Невелин вышел перед тысячей мужчин, даже в хэбэшной робе в нем просматривался военный человек.
– Чтобы не было кривотолков, признаюсь, что вчера начальник просил меня выступить. Однако признаюсь и в том, что и без того разговора я бы не спрятался за спины своих товарищей. Наша родина в серьезной опасности, видимо, плохи дела, если власти обращаются за помощью к тем, кого вчера отгородили от общества. Мы все осуждены, кто за преступление, кто за проступок, кто за неверное слово. Но осудила нас не родина, нас посадило сюда государство, а это разные понятия, товарищи. Власти могут меняться, но родина остается всегда. И сейчас она просит нас защитить ее от захватчиков. Вы знаете, я боевой офицер, генерал, потомственный военный, мои предки служили и царям, и Отечеству. Я участвовал в Финской кампании, мы ее позорно проиграли, мой анализ причин поражения не понравился начальству, и вот я здесь. Сегодня, к сожалению, Гитлер подтверждает объективность моих выводов. Но не время сводить счеты и предъявлять обиды. Я прошу руководство лагеря ускорить рассмотрение моей просьбы отправить на фронт в любом звании и в любом качестве.
– Там ведь и убить могут, генерал, – крикнули из толпы.
– Если ты меня смертью пугаешь, то зря язык о зубы трешь, смерти я не боюсь. Лучше умереть в бою за Родину, чем гнить в бараке.
Толпу пошатнуло:
– Прав генерал!
– Распускай сходняк, будем маляву писать.
– Во втором отряде бумаги нет, всю в гальюн стаскали.
Начальник лагеря скомандовал:
– Всем отрядам разойтись по своим баракам, рабочие задания получите на месте.

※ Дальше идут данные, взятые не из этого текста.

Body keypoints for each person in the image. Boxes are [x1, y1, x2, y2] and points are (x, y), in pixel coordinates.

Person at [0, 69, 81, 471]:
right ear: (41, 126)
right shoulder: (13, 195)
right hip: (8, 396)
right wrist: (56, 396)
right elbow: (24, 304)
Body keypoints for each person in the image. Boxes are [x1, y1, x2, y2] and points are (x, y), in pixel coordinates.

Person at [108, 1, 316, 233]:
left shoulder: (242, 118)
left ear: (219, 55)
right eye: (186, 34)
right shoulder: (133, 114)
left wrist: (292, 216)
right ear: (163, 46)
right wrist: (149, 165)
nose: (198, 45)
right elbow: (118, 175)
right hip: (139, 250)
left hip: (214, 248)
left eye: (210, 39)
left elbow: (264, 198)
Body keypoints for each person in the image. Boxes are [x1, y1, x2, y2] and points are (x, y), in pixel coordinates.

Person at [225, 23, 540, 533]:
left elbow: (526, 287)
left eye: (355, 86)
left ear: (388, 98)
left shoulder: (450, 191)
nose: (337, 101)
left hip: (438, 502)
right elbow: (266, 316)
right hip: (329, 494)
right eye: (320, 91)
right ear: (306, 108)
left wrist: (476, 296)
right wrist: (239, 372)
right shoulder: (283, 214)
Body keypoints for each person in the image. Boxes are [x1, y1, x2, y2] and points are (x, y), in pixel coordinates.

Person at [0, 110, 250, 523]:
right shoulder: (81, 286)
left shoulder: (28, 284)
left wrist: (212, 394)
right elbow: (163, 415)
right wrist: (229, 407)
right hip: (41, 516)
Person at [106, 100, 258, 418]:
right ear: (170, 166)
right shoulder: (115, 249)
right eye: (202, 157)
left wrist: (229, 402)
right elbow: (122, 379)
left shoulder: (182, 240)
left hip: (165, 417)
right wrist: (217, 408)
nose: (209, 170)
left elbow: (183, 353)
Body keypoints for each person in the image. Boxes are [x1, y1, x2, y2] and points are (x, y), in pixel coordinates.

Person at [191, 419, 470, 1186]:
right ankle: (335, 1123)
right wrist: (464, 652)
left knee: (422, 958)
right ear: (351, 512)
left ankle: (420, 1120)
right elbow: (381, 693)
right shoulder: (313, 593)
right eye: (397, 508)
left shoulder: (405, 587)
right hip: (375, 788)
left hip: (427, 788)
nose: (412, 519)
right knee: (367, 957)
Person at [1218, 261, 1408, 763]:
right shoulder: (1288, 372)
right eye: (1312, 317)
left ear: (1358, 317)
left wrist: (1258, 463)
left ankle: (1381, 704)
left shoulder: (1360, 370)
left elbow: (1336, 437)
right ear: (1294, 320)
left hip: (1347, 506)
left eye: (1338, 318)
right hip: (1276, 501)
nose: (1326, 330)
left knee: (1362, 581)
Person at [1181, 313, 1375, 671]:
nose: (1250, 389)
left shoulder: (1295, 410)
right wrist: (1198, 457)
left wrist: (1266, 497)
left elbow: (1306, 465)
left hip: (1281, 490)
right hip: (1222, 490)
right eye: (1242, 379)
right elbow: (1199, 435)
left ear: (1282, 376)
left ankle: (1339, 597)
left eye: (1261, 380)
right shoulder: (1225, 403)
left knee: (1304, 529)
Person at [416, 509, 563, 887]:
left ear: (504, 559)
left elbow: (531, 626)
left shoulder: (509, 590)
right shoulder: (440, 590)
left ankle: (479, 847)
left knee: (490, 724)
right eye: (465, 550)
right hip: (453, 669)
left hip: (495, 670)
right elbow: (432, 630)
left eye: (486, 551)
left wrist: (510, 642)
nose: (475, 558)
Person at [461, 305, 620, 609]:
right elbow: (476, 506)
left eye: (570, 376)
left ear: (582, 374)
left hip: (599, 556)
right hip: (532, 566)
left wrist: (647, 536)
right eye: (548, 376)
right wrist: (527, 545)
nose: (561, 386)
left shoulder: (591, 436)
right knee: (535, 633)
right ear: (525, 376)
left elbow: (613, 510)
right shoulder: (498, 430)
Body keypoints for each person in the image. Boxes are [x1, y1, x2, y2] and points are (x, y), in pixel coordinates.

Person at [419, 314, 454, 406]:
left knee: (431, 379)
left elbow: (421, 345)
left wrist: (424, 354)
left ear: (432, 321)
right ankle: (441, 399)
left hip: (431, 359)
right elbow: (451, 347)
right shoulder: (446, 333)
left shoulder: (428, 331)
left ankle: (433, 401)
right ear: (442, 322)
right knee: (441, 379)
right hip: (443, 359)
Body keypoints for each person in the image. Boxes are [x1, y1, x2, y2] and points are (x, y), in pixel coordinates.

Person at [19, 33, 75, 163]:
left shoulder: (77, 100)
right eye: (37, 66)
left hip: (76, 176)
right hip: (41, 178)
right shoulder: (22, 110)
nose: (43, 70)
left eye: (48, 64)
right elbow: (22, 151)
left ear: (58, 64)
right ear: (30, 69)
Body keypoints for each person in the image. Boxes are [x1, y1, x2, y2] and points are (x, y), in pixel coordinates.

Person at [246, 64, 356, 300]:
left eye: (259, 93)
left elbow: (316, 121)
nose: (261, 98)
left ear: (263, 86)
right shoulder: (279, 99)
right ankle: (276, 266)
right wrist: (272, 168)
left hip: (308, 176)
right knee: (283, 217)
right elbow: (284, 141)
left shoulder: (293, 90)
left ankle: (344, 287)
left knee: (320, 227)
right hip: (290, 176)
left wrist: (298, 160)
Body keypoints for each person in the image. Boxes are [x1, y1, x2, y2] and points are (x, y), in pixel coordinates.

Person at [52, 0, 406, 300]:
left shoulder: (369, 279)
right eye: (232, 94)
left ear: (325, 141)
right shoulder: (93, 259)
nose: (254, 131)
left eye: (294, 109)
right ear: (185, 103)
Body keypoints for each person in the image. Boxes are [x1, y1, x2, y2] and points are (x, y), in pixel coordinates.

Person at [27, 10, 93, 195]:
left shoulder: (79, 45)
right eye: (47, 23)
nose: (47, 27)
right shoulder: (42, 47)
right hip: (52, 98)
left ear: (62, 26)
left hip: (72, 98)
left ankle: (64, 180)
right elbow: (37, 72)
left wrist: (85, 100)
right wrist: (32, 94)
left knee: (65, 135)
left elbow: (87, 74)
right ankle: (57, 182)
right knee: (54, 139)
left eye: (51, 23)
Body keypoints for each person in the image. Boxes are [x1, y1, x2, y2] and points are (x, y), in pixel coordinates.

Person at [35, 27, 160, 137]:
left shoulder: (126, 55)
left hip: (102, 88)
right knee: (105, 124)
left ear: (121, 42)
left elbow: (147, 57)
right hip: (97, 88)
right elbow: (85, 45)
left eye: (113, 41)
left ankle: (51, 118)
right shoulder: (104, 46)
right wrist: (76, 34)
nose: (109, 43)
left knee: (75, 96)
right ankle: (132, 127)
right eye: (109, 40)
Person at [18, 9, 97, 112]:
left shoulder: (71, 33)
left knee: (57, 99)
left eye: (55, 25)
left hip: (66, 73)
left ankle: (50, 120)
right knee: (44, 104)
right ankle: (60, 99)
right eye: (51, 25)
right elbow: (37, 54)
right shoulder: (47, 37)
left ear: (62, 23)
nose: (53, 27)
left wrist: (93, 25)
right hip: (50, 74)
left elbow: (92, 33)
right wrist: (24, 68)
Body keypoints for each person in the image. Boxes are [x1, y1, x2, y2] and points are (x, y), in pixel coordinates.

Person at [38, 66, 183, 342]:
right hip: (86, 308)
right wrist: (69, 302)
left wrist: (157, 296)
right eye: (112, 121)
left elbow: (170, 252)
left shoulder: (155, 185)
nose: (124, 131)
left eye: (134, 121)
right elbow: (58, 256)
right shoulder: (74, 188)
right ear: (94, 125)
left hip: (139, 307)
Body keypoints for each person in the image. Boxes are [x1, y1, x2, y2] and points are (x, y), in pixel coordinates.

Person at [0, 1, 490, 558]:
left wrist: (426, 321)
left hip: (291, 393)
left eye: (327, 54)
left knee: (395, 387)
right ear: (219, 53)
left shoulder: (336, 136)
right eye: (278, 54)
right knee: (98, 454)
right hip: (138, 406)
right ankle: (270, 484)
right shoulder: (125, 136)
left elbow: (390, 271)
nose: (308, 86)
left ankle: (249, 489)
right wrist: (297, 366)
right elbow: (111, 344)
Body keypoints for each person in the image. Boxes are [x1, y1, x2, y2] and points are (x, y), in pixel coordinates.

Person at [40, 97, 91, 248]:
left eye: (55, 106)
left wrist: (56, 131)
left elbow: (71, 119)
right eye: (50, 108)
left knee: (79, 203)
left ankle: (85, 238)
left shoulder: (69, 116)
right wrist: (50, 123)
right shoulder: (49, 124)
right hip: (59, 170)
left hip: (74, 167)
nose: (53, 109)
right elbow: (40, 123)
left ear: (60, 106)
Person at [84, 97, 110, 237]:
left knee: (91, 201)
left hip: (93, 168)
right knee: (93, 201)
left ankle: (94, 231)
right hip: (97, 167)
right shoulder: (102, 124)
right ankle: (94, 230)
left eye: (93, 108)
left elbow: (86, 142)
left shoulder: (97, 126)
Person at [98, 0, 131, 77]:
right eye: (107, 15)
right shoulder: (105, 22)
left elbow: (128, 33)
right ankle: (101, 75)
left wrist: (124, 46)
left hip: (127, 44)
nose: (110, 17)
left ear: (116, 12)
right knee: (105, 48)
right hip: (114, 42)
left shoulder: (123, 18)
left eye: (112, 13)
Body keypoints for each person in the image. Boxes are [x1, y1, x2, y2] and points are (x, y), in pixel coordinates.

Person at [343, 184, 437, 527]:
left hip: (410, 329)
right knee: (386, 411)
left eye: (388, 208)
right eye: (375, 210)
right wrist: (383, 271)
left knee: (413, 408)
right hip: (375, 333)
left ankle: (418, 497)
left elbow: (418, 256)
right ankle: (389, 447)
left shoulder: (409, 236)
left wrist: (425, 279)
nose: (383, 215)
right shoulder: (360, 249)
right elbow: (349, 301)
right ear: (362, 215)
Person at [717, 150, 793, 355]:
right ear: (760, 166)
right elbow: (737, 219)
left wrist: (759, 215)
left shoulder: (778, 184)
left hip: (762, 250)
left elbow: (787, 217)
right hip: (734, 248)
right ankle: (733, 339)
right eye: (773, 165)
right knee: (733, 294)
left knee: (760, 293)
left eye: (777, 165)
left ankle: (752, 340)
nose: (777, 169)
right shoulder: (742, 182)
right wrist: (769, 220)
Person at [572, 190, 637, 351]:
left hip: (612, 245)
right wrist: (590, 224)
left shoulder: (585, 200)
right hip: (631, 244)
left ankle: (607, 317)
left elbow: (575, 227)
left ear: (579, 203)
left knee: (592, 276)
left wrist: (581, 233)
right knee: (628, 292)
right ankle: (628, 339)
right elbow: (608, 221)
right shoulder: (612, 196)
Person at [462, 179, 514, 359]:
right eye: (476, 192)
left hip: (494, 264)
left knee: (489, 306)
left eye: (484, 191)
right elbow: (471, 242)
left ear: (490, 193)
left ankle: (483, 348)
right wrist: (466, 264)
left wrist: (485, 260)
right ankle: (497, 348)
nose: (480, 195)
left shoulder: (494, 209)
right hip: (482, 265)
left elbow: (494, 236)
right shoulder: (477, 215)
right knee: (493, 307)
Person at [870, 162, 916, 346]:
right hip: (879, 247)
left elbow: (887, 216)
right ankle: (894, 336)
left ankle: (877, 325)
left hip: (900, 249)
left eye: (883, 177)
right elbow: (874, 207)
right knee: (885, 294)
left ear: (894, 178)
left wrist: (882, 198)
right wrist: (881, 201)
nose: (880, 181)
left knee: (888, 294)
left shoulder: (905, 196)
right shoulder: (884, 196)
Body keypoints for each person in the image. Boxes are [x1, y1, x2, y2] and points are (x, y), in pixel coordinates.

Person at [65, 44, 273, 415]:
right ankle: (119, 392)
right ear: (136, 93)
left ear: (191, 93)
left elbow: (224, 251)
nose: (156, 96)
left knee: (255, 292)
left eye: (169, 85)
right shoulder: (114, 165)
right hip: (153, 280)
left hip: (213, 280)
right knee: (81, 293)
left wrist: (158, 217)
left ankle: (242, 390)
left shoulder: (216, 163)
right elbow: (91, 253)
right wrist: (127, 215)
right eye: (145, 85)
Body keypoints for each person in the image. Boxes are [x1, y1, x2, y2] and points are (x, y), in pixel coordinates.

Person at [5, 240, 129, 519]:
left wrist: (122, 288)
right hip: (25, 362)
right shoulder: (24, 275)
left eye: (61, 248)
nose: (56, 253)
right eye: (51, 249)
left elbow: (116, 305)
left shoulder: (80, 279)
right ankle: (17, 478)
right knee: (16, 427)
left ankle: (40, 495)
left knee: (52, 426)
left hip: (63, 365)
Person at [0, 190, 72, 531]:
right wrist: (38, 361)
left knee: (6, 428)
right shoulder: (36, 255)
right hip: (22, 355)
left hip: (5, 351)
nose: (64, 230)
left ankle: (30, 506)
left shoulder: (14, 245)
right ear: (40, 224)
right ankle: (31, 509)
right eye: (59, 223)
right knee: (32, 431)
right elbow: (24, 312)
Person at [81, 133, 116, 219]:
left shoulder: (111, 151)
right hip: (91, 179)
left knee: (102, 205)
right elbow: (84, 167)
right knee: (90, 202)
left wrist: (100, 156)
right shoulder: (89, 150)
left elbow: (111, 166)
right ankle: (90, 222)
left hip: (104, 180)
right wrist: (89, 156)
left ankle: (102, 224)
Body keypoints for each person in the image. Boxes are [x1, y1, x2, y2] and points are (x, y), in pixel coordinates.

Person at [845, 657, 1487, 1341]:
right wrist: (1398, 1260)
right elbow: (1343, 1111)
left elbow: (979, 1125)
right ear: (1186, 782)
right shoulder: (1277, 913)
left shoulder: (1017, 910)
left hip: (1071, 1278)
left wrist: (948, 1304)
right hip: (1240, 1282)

Невелин в строю стоял рядом с крестьянином Чернухиным, и на нарах они спали рядом, холодными зимними ночами согревая друг друга. Чернухин был довольно замкнутым человеком, только Невелин замечал, что тот больше, чем деревенский мужик, иногда в беседе он так выразительно проговаривался, употребив редкое слово или выдав такое неожиданное суждение, что генерал смущался. Спрашивать в лагере не принято («вопросы задают в конторе»), а сам Чернухин о жизни своей докаторжной помалкивал. Прошлой зимой жестокая простуда свалила Чернухина, ему дали освобождение, и день он пролежал на нарах, к вечеру температура поднялась, начался бред, в котором Невелину приходилось даже рот прикрывать больному. Он говорил что-то об Анастасии, называя ее «Ваше Высочество», потом переходил на польский, очень чувственно, со слезой, как бы читал заученные тексты на французском и английском – Невелин помнил кое-что еще с петербургской юности. Ребята насобирали по всему бараку таблеток, Невелин сбегал в санчасть, мест там не было, но лекарства дали. К утру Чернухин успокоился и уснул, кризис прошел.